Words of encouragement even from a perfect stranger, can sometimes be the only thing that could stop an unstable mind from doing the most stupidest thing, or encourage them to keep on getting better. It certainly made me smile and happy that I'm still here. I hope one day you can understand that and be that voice of encouragement yourself sir.
Spidey, not everyone is lying. Just because you don't know someone personally doesn't mean you can't wish well for them or be happy for them. Alot of people find it easier to take words of a stranger than it is to take words of people they know. That's just how some people are.
I was just going to say what sir spiderman said, but with less force and more understanding. I find this fake consolation very unreal and don't feel like it could help anyone actually going through anything. I know for sure it wouldn't help me if I was in any mental depression. I mean what can anyone that knows absolutely nothing about you say about caring for you. Sure, he's trying to signal acceptance and happiness, but it's all void since we don't know each other one bit. Just my 2 cents
Well if really can and does help, I'm sorry for saying what I did. I represent myself only and that was what I thought it would be like. Great to know it helped, hope you are feeling better now anyway. :)
It's okay. I only represent me as well and I understand that not everyone learns or thinks the same way I do, so these things might not help some others. I am definitely better now, no worries.

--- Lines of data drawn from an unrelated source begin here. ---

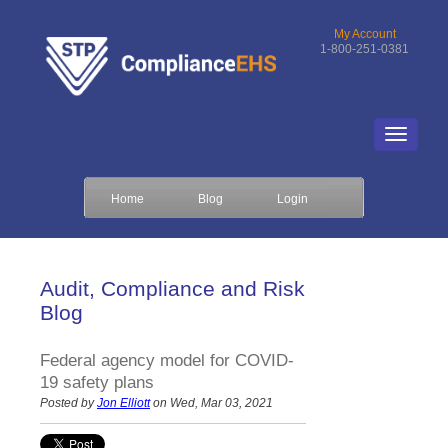
My Account
1-800-251-0381
Home
Blog
Login
Audit, Compliance and Risk
Blog
Federal agency model for COVID-
19 safety plans
Posted by
Jon Elliott
on Wed, Mar 03, 2021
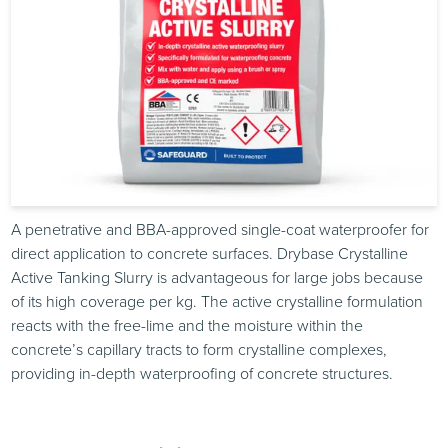
A penetrative and BBA-approved single-coat waterproofer for
direct application to concrete surfaces. Drybase Crystalline
Active Tanking Slurry is advantageous for large jobs because
of its high coverage per kg. The active crystalline formulation
reacts with the free-lime and the moisture within the
concrete’s capillary tracts to form crystalline complexes,
providing in-depth waterproofing of concrete structures.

Spidey it helped me. I've been battling depression since I was 12 so 8 years now. Didn't get treatment till 3 years ago. Been in behavioral centers and hospitals for suicide attempts. I don't like living. I hate having to swallow the medication every day just to feel ok at best. No one ever tells me they appreciate me. I feel like my own friends lie to me. So when I read these posts I feel better. I can pretend someone cares. They help me feel like I'm wanted on this earth. That someone could be proud when no one else cares
It's like a nice message on a wall on the way to work or something to make your day brighter.